Elle commence alors pleurer. « Mais j’aurais du vous appeler plus tôt ? »
« Madame, rien ne laissait présager ce qui vient de se passer et vous ne pouviez strictement rien
faire de plus. »
« Mais qu’est ce que je vais devenir maintenant sans mon mari ? Nous étions marié depuis plus de
40 ans ». Là, je sèche…
Sur le chemin du retour, nous avons débriefé cette intervention avec mon chef. Sans juger ma façon
de faire, il m’a simplement fait remarquer ce que j’avais fait ou pas, par rapport à la théorie présentée
quelques jours auparavant, et m’a dit ce que lui aurait fait différemment et pourquoi :
- je n’ai jamais utilisé clairement le mot « mort ou décès » en m’adressant à sa femme. Or, il y a un
moment où il faut parler clairement : mettre fin aux faux espoirs et « annoncer »

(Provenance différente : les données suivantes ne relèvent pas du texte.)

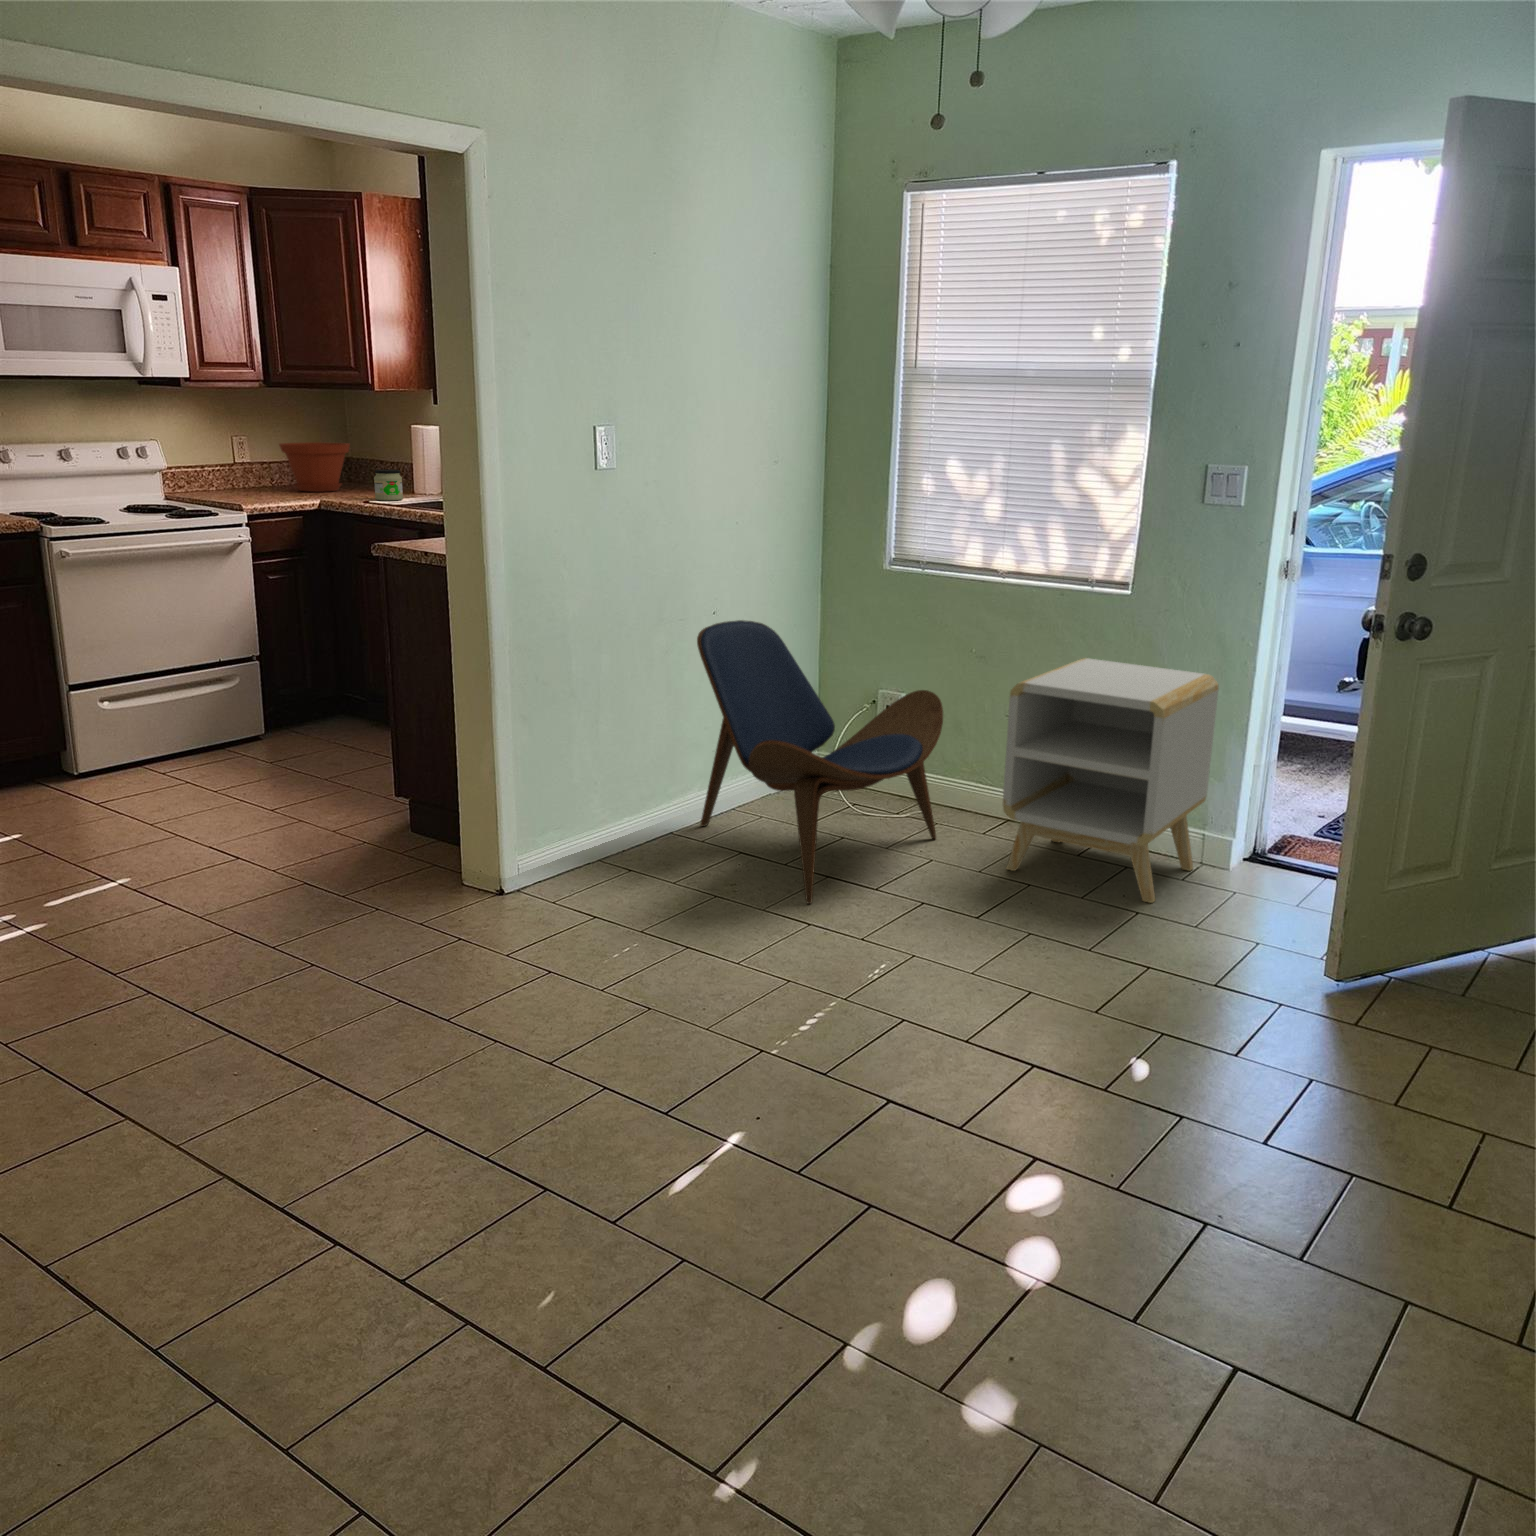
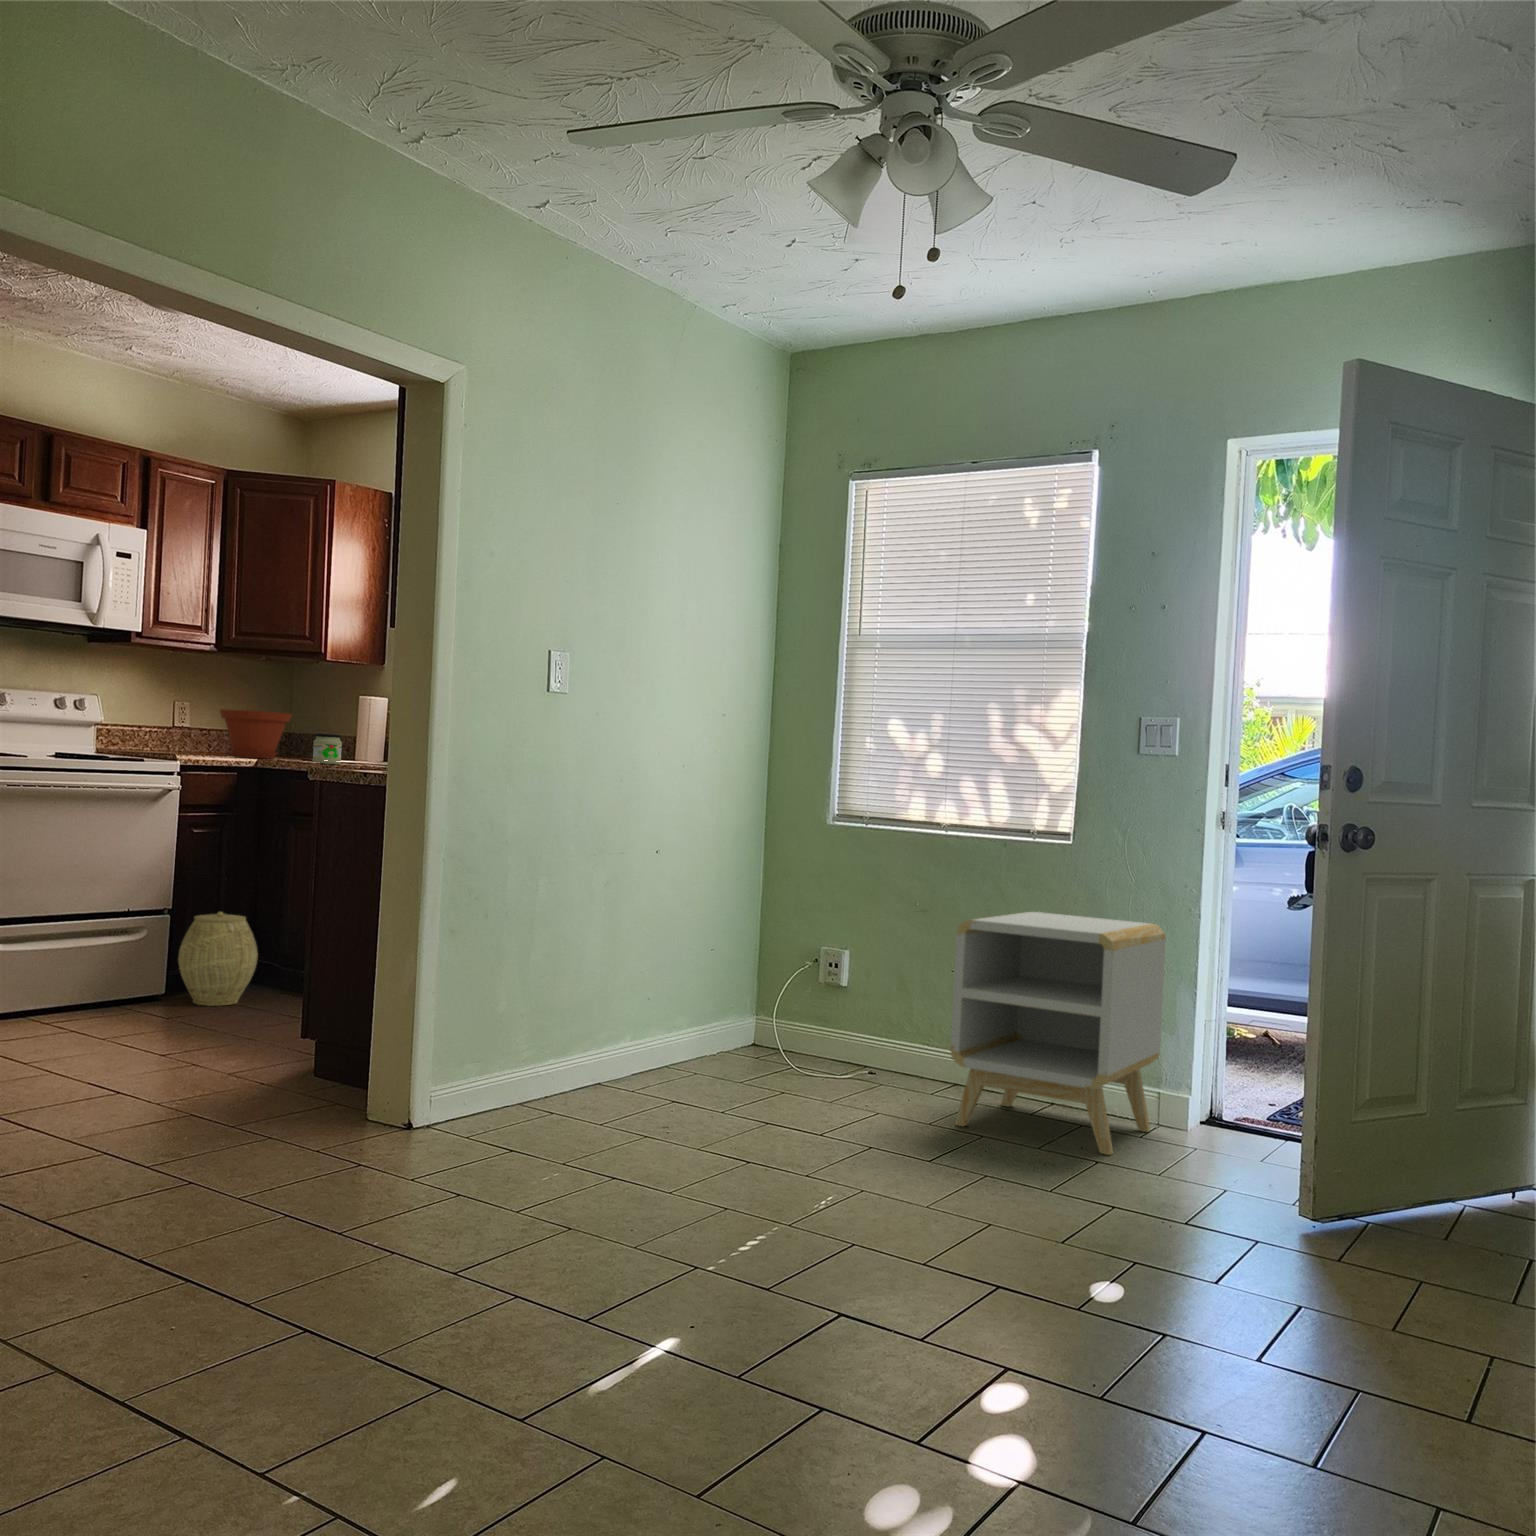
lounge chair: present [697,620,943,904] -> none [629,863,888,1144]
woven basket: none [274,654,347,742] -> present [178,912,258,1006]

- j’ai mis beaucoup de « d’accord » dans ma conversation. Cela était ma façon de laisser la place à
d’éventuelles questions. Mais bien évidemment que cette femme n’était pas d’accord avec la mort de
son mari !!! Ce terme n’est donc probablement pas approprié.

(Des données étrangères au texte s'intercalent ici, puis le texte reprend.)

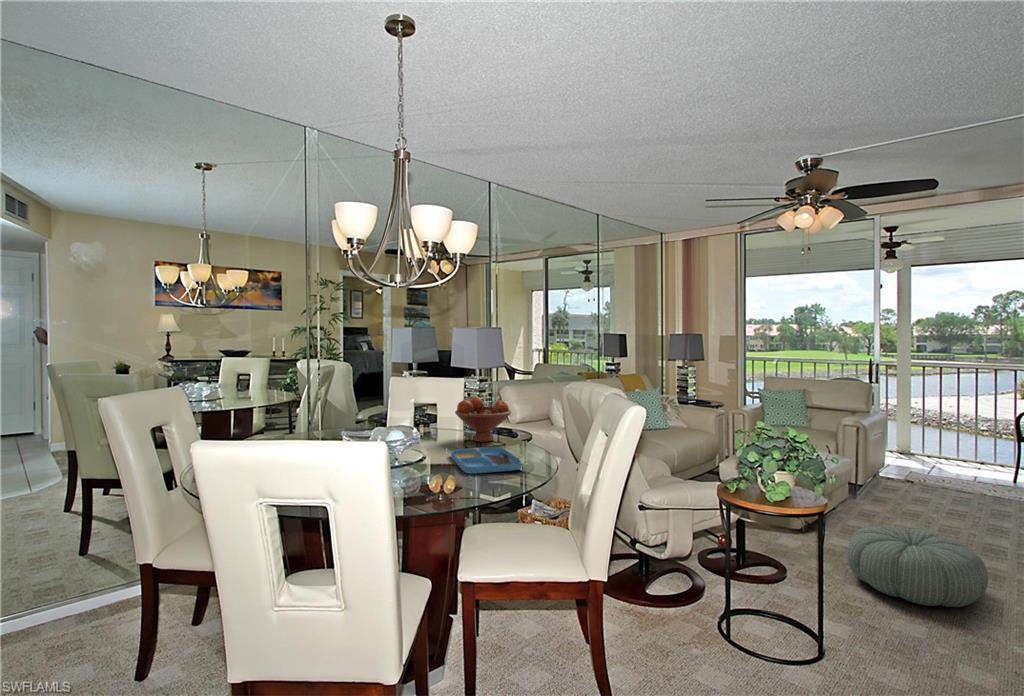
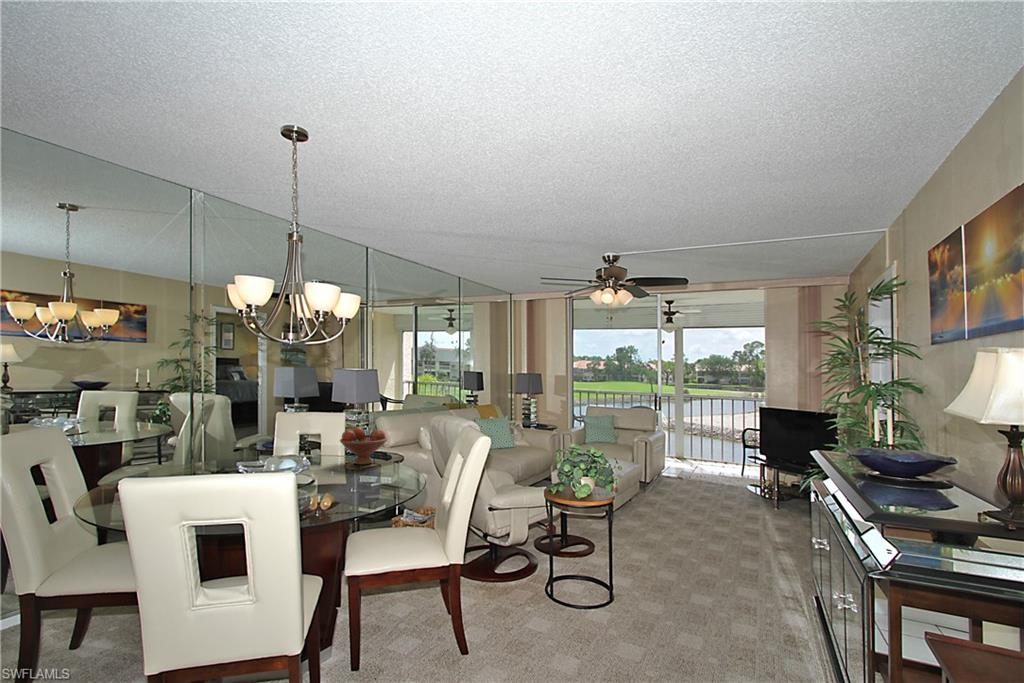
tray: present [451,447,522,474] -> none [337,468,397,490]
pouf: present [847,525,988,607] -> none [636,513,720,567]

- « je m’excuse mais votre mari est mort ». Non, je n’ai pas à m’excuser. J’ai bien fait mon travail et je
ne suis pas Dieu. Votre mari est mort et il devait mourir. En tout cas, je l’ai pris en charge en accord
avec les données actuelles de la science et il est mort malgré tout. J’ai une obligation de moyen et
non de résultat. Si je m’excuse, c’est que je suis fautive de quelque chose. Or là, ce n’est pas de ma
faute. Je peux être « désolée/navrée pour vous », mais en aucun cas, je ne dois m’excuser.
- enfin, mon chef m’a fait remarquer qu’à plusieurs reprises, j’avais posé ma main sur l’avant bras de
la dame. Il ne me l’a pas reproché mais simplement fait remarquer. En me disant que lui aussi était
beaucoup plus tactile et proche des gens dans la souffrance lorsqu’il était jeune médecin mais
qu’avec les années, il avait délibérément choisi de ne plus être trop compatissant car ce n’est pas
(selon lui) notre place de médecin. Bien sûr que l’on se doit d’avoir de l’empathie pour nos patients
dans ces moments terribles ; mais rester à sa place de médecin, sans devenir ami, permet parfois
d’être un soutien plus solide que de fondre en larme avec ses patients. Je ne suis pas complètement
en accord avec cette façon de voir les choses (c’est normal, je suis une femme), mais je crois qu’il y
a une part de vérité.
Ces réflexions que j’ai pu avoir et partager au SAMU on été tres enrichissantes et on se rend compte
que même après des années d’annonce de décès, les médecins qui ont un minimum de conscience
professionnelle (ce qui n’est pas toujours le cas), se remettent encore en question pour améliorer
leur pratique. Cette expérience me servira forcement dans ma vie professionnelle, que ce soit pour
annoncer un cancer, une démence d’Alzheimer, un retard mental chez un enfant…Bref, tout ce qui
bouleverse une vie. Cela aura été une chance pour moi d’avoir l’opportunité d’être observée,
corrigée, jugée au moins une fois dans ma vie par un médecin d’expérience dans le domaine de
l’annonce d’une mauvaise nouvelle.
En conclusion, je voudrais reprendre l’introduction de mon diaporama : « Il n’existe pas de bonnes
façons d’annoncer une mauvaise nouvelle mais certaines sont moins dévastatrices que d’autres ».
Sur une échelle allant du blanc au noir, essayons de trouver un gris ni trop clair, ni trop foncé pour
soutenir nos patients dans ces moments traumatisants.